*** Opening of Data ***
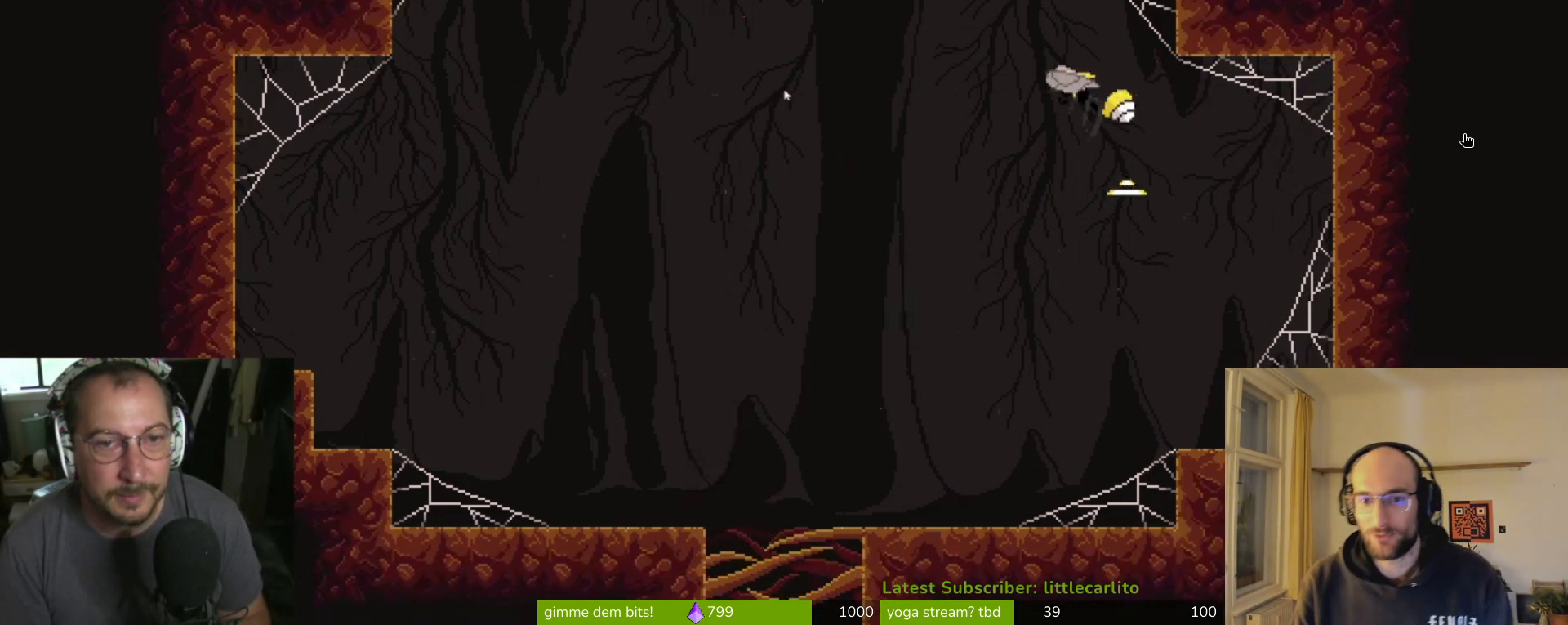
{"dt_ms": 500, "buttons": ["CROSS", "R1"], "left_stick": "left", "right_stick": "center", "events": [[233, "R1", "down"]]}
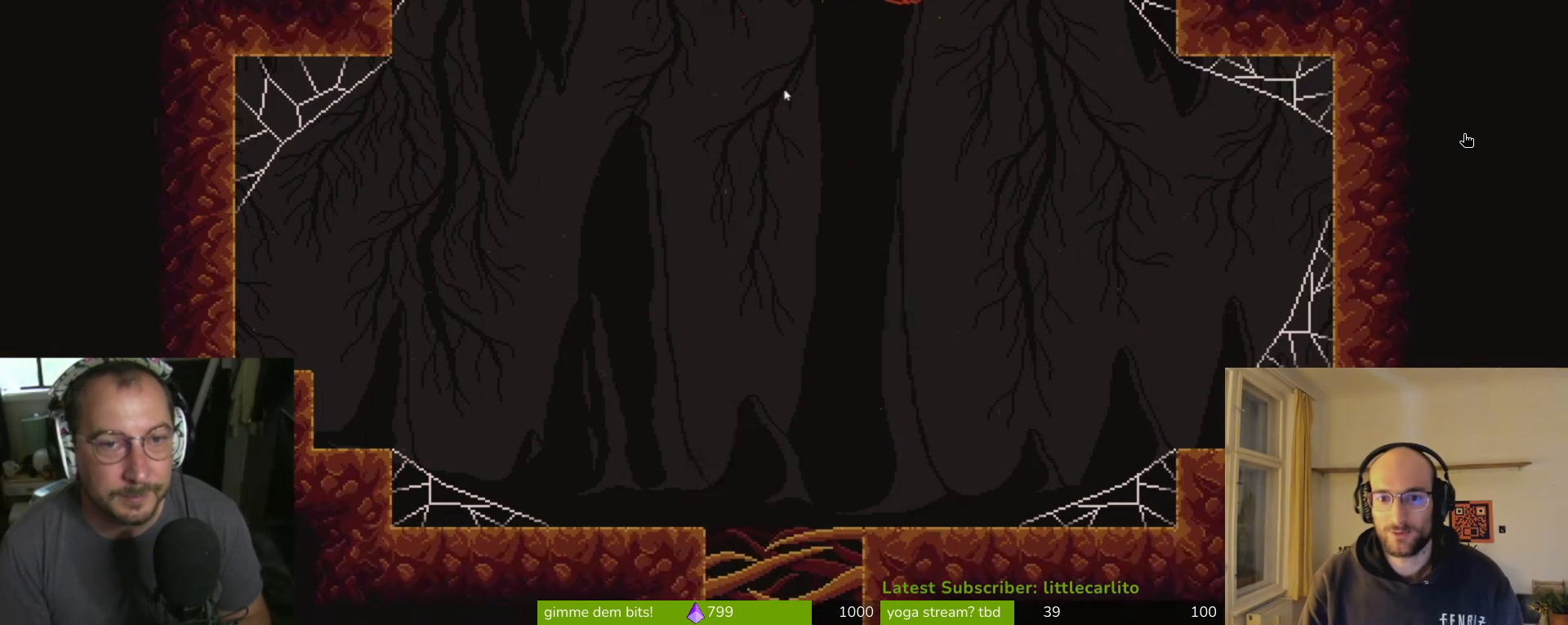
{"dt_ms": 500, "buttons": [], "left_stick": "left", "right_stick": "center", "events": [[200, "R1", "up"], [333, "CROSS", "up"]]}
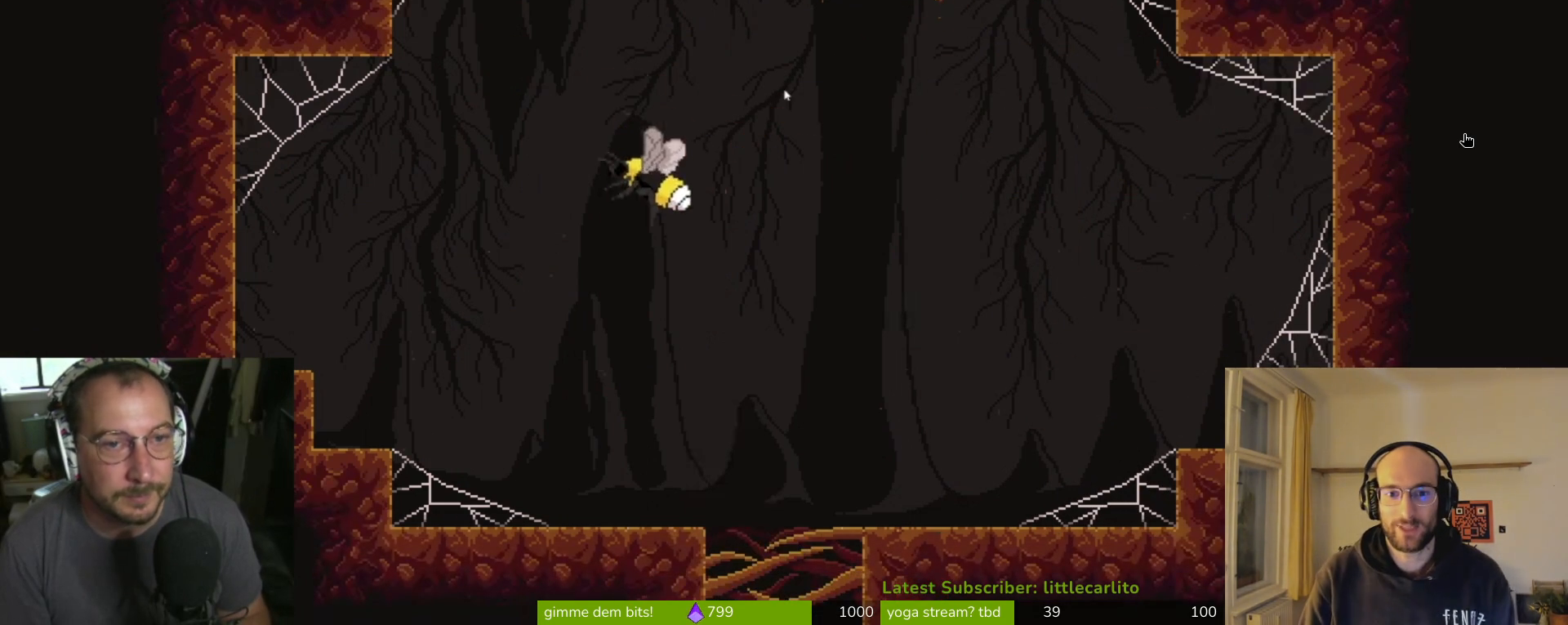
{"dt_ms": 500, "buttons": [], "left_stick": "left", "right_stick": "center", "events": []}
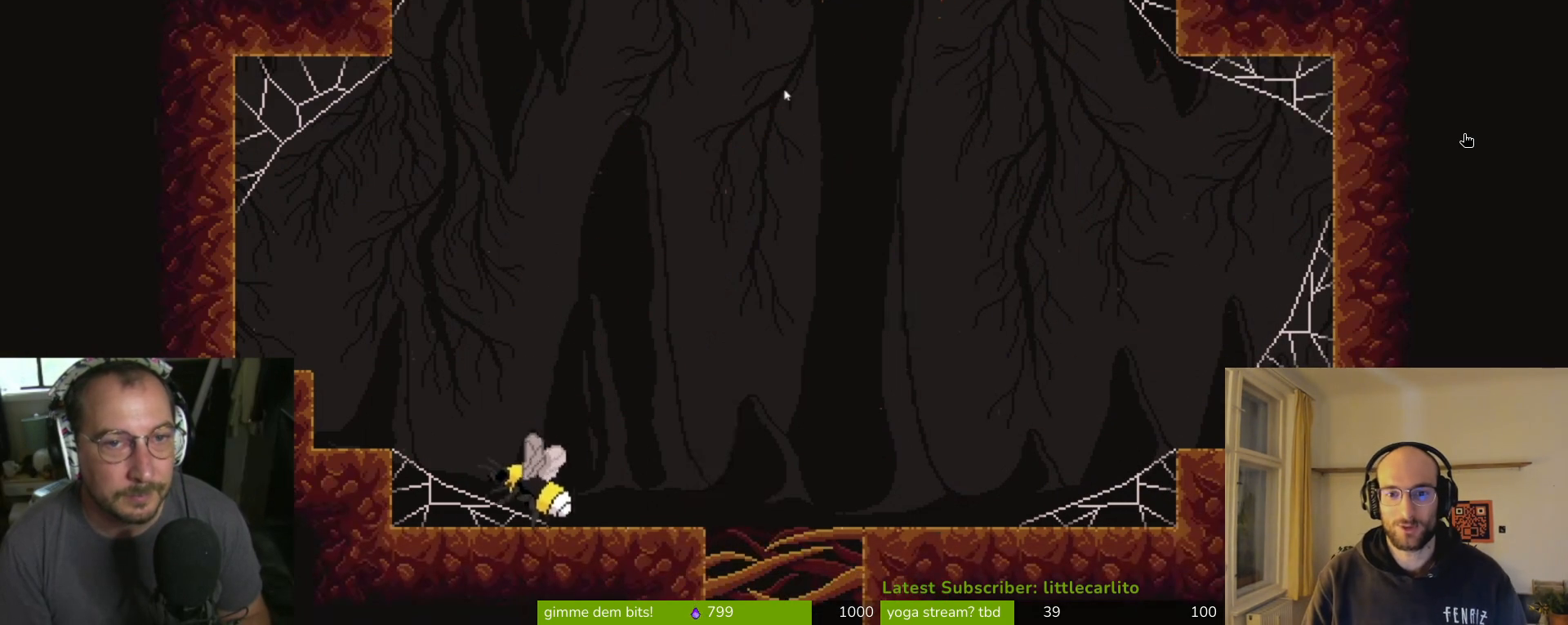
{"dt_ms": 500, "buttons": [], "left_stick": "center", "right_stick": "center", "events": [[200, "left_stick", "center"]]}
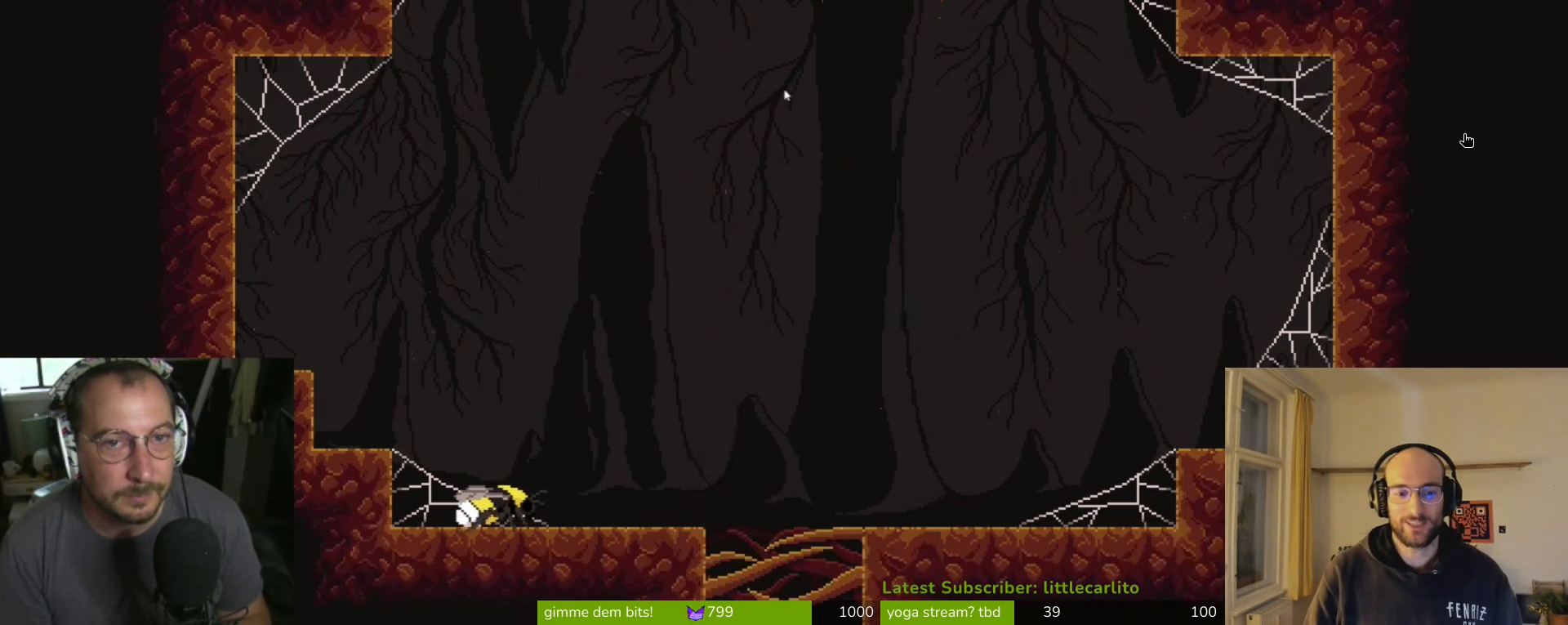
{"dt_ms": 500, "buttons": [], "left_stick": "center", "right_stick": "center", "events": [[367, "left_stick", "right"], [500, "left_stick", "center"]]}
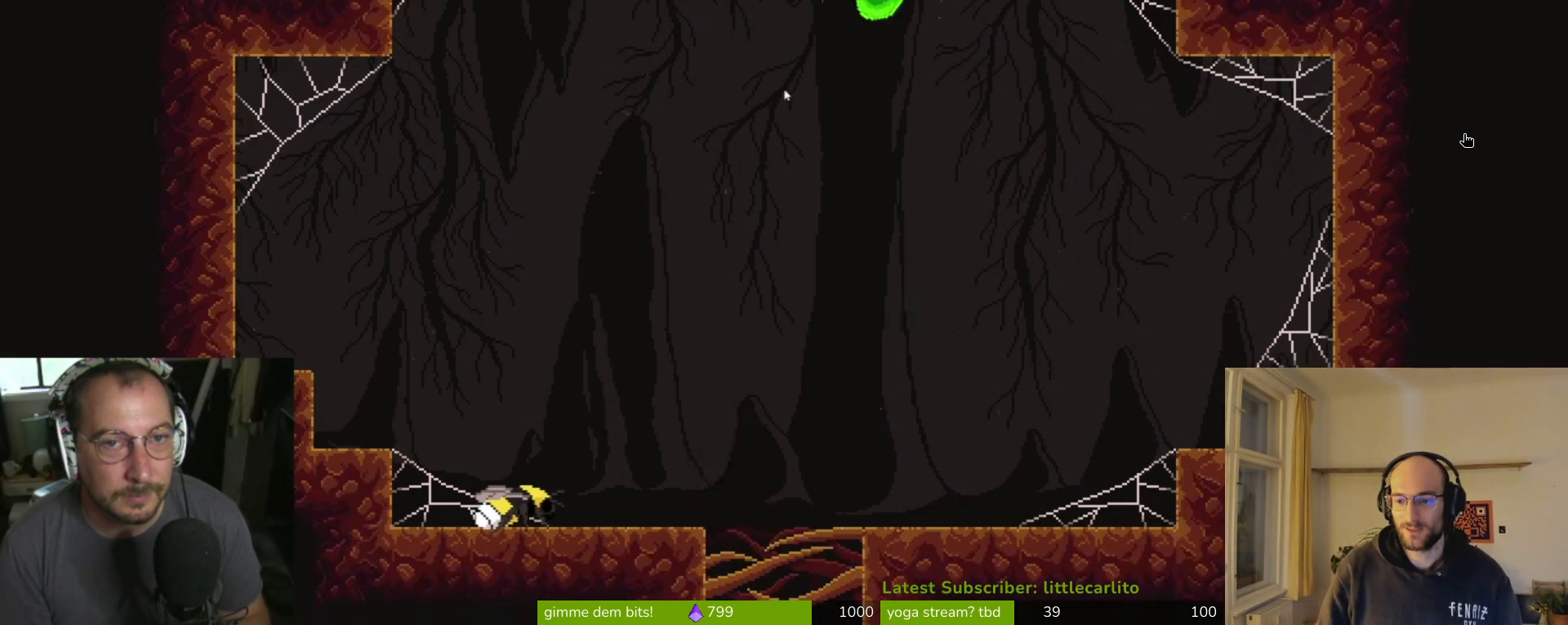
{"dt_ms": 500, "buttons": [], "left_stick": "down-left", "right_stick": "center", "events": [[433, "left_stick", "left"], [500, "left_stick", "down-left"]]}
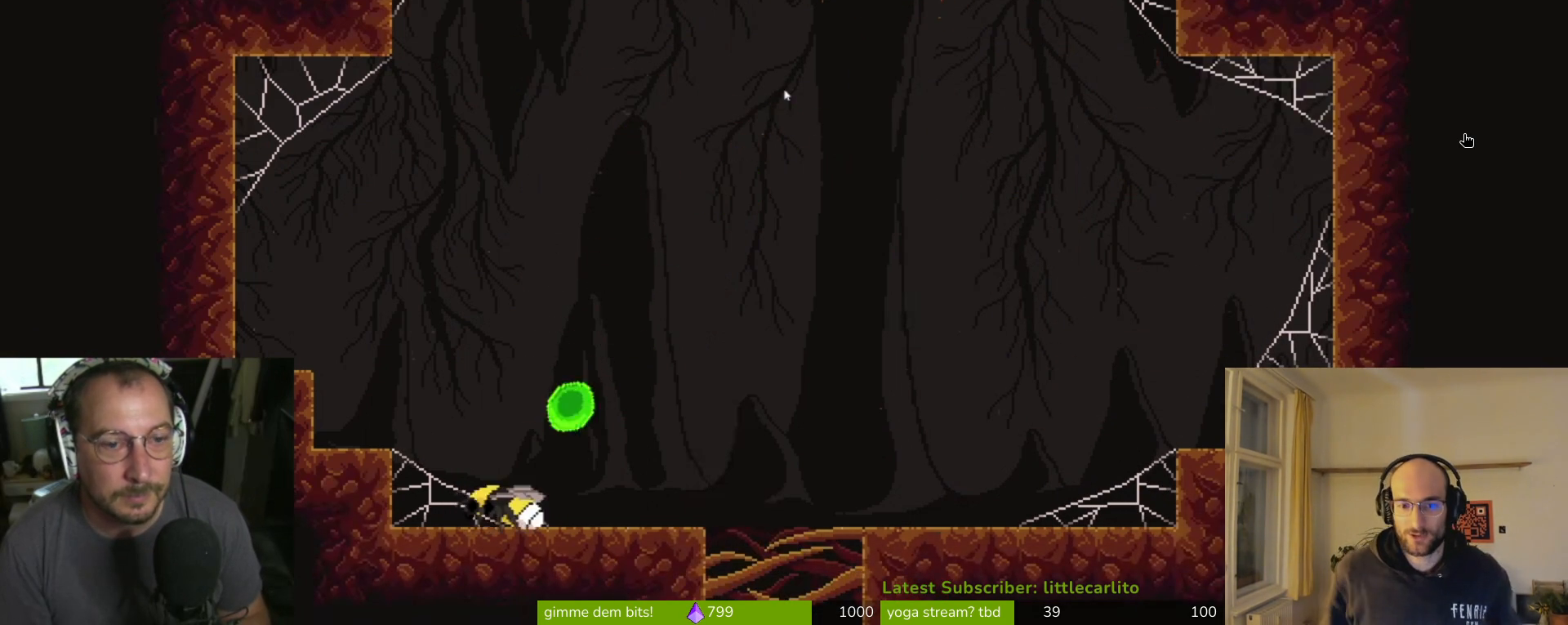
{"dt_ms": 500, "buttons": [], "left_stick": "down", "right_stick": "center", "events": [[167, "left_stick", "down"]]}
*** Close of Data ***
Action item:
Return every line from the entries above that includes the word "down".

Problem solution:
{"dt_ms": 500, "buttons": ["CROSS", "R1"], "left_stick": "left", "right_stick": "center", "events": [[233, "R1", "down"]]}
{"dt_ms": 500, "buttons": [], "left_stick": "down-left", "right_stick": "center", "events": [[433, "left_stick", "left"], [500, "left_stick", "down-left"]]}
{"dt_ms": 500, "buttons": [], "left_stick": "down", "right_stick": "center", "events": [[167, "left_stick", "down"]]}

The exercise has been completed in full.